▸ **Source passage**
· · · · ·

A. J. Nicholson

No. 17, 52
- Position: Linebacker

Personal information
- Born: June 25, 1983 (age 43) Washington, D.C., U.S.
- Listed height: 6 ft 1 in (1.85 m)
- Listed weight: 240 lb (109 kg)

Career information
- High school: Mount Tabor (Winston-Salem, North Carolina)
- College: Florida State
- NFL draft: 2006: 5th round, 157th overall pick

Career history
- Cincinnati Bengals (2006); Orlando Predators (2008)*; Florida Tuskers (2009)*; Green Bay Blizzard (2011); Texas Revolution (2013);
- * Offseason and/or practice squad member only

Awards and highlights
- Second-team All-ACC (2005);
- Stats at Pro Football Reference

= A. J. Nicholson =

American football player (born 1983)

A.J. Nicholson (born June 25, 1983) is an American former professional football player who was a linebacker in the National Football League (NFL). He was selected by the Cincinnati Bengals in the fifth round of the 2006 NFL draft. He played college football for the Florida State Seminoles.

He was also a member of the Orlando Predators, Florida Tuskers, Green Bay Blizzard, and Texas Revolution.

==Early life==
Raised in Winston-Salem, North Carolina, Nicholson was an All-American linebacker at Mount Tabor High School. As a junior, he made 170 tackles and had 23 tackles for losses. In his senior year, he registered 147 tackles. Nicholson was named a Parade All-American and to the USA Today All-USA second-team.

Regarded as a four-star recruit by Rivals.com, Nicholson was ranked as the No. 3 inside linebacker in his class. After official visits to Texas, Florida State, Miami (FL), Tennessee, and North Carolina—his father's alma mater—Nicholson chose to play for the Seminoles.

==College career==
In his true freshman season, Nicholson saw action as a member of special teams as well as a backup outside linebacker behind returning starter Kendyll Pope. He had 14 unassisted tackles and nine assisted tackles, ranking 20th on the team and first among all Seminoles freshmen. His season-high five tackles came on two occasions, against Clemson and North Carolina.

As a sophomore, Nicholson played in all 13 games, including three starts (Duke, Wake Forest, and Notre Dame), and recorded 55 total tackles, three tackles for loss, two pass break-ups, four QB hurries, three recovered fumbles and a forced fumble. In his first career start against Duke, Nicholson recorded seven tackles, one tackle for loss and recovered two fumbles including one he returned for a touchdown. His season-best game occurred on his second career start against Wake Forest, as he tallied 12 tackles (nine solo).

· · · · ·

▸ **Rows**

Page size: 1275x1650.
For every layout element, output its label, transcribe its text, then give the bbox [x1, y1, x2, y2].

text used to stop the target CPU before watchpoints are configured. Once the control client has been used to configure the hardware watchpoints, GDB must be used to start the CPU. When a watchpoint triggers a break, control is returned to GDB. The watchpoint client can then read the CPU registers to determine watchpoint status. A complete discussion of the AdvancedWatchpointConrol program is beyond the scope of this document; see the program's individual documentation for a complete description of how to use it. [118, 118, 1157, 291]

· · · · ·

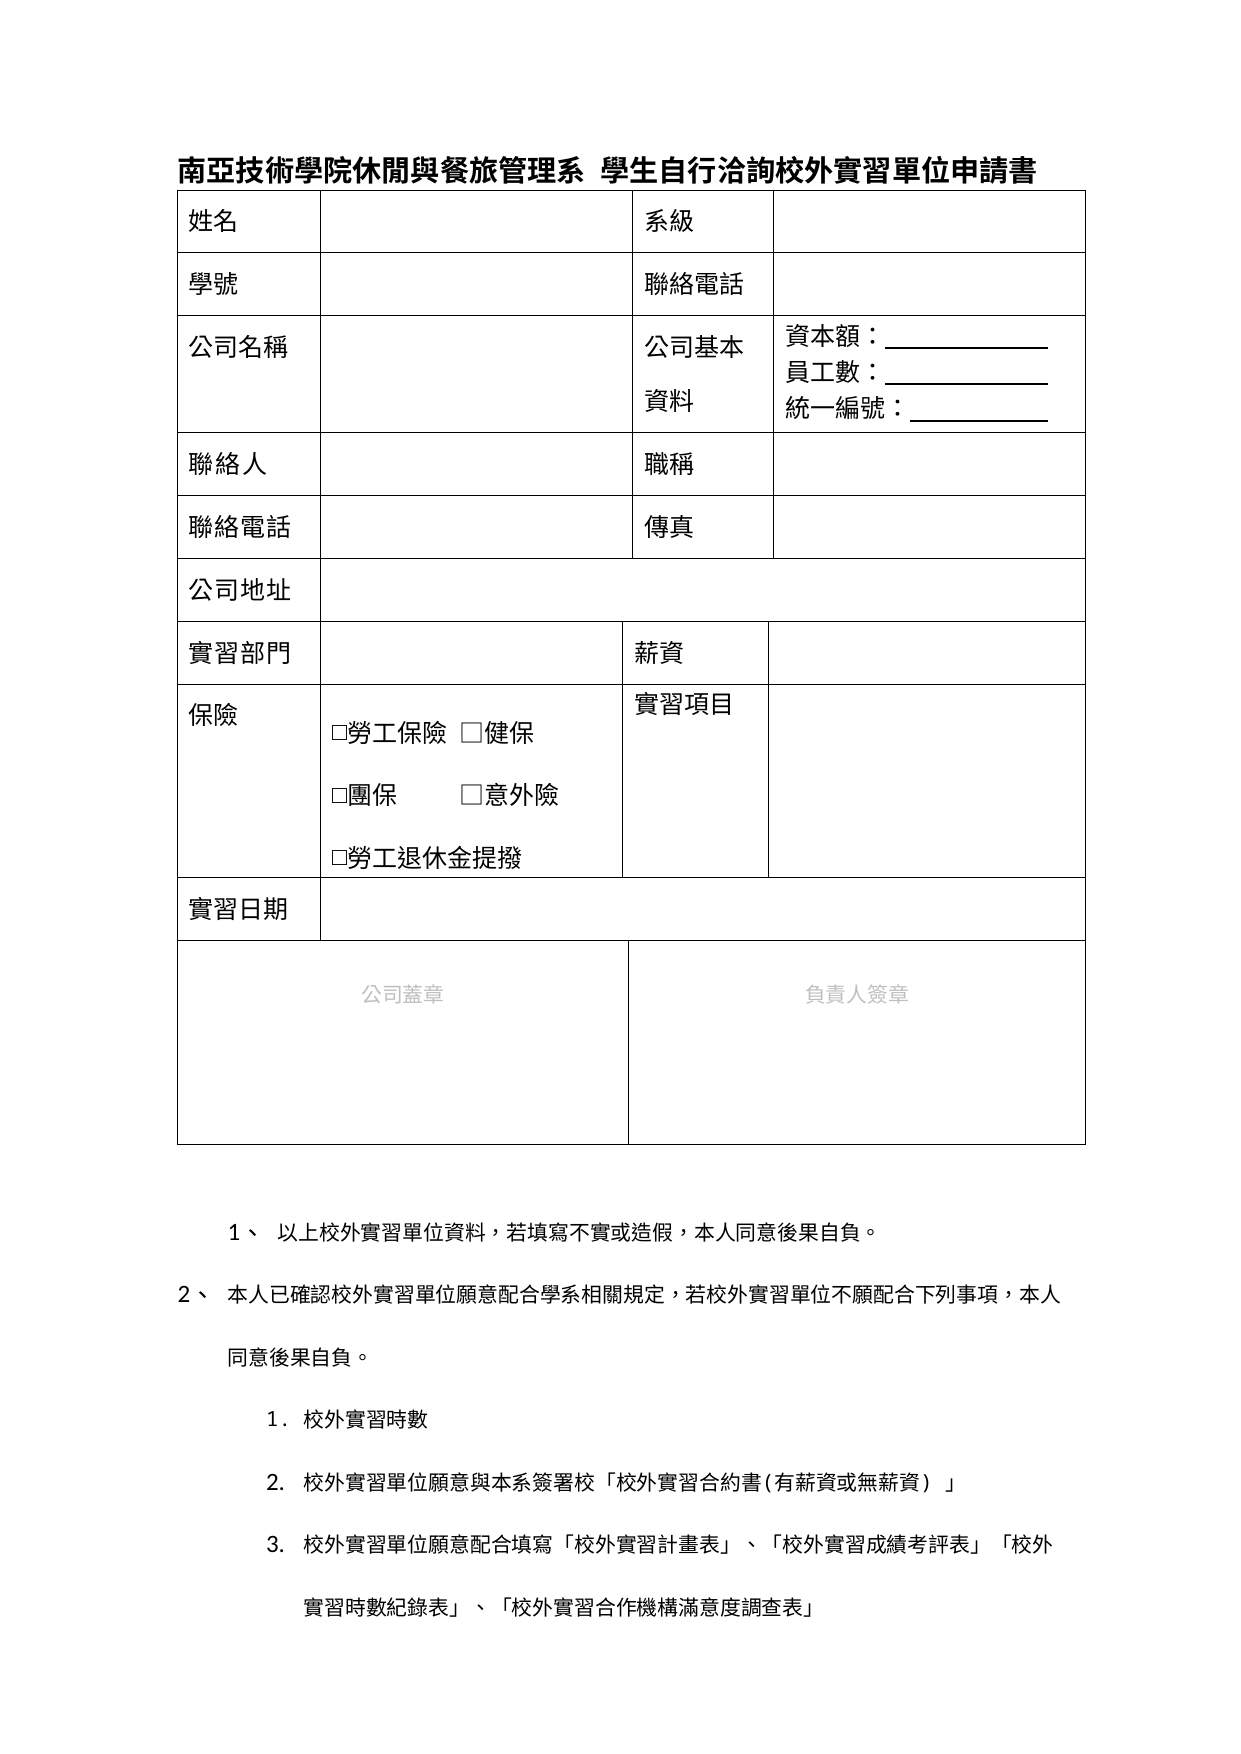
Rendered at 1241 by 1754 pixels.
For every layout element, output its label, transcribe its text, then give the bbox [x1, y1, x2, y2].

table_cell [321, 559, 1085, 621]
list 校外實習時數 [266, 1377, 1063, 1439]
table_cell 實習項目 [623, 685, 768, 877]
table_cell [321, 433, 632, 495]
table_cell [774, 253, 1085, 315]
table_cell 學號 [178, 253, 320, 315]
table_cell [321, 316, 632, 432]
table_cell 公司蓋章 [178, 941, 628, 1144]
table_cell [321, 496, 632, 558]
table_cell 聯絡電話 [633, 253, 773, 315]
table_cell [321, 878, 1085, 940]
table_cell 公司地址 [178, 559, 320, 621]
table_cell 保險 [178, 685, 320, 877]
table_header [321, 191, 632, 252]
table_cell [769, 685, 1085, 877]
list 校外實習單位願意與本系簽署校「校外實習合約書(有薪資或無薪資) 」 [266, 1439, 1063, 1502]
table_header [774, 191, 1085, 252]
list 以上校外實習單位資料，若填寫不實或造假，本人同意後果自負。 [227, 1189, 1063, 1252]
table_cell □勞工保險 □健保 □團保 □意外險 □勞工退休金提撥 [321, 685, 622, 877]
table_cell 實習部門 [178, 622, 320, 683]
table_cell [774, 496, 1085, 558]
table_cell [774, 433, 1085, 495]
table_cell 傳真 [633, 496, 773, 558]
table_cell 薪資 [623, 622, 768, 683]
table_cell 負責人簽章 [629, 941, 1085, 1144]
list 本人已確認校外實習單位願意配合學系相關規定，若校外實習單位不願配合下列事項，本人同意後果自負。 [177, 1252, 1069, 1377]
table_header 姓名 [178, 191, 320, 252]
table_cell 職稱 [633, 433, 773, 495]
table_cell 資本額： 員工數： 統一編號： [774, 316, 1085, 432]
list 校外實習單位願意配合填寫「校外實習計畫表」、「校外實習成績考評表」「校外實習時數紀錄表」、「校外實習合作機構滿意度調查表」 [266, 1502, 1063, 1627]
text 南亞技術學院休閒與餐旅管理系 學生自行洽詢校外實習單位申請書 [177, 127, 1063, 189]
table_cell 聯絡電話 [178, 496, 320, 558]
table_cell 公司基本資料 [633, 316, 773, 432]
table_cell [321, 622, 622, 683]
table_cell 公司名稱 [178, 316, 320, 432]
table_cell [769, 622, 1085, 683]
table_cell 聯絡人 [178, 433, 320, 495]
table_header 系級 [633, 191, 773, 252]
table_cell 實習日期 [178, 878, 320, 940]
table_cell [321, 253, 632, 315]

· · · · ·

▸ **Tasks to complete**
- 1) In the records, repeat everything from the line containing "Page size: 1275x1650." down to the line containing "text used to", including both of those lines.
- 2) Carry on the biography of A. J. Nicholson from the point where it stops.

▸ **Results of the tasks**
- 1)
Page size: 1275x1650.
For every layout element, output its label, transcribe its text, then give the bbox [x1, y1, x2, y2].

text used to stop the target CPU before watchpoints are configured. Once the control client has been used to configure the hardware watchpoints, GDB must be used to start the CPU. When a watchpoint triggers a break, control is returned to GDB. The watchpoint client can then read the CPU registers to determine watchpoint status. A complete discussion of the AdvancedWatchpointConrol program is beyond the scope of this document; see the program's individual documentation for a complete description of how to use it. [118, 118, 1157, 291]

- 2)
Following the graduation of Pope, Nicholson took over as starting weakside linebacker in his junior season. He led all Seminoles with 88 tackles on the year, and was third on the team in sacks with four. He also recorded a team-best two fumble recoveries. In the 29–7 win against Duke, Nicholson recorded a season-high 14 tackles and also had two tackles for loss. He registered 12 tackles, one for loss and an interception in the Seminoles victory in the Gator Bowl against West Virginia.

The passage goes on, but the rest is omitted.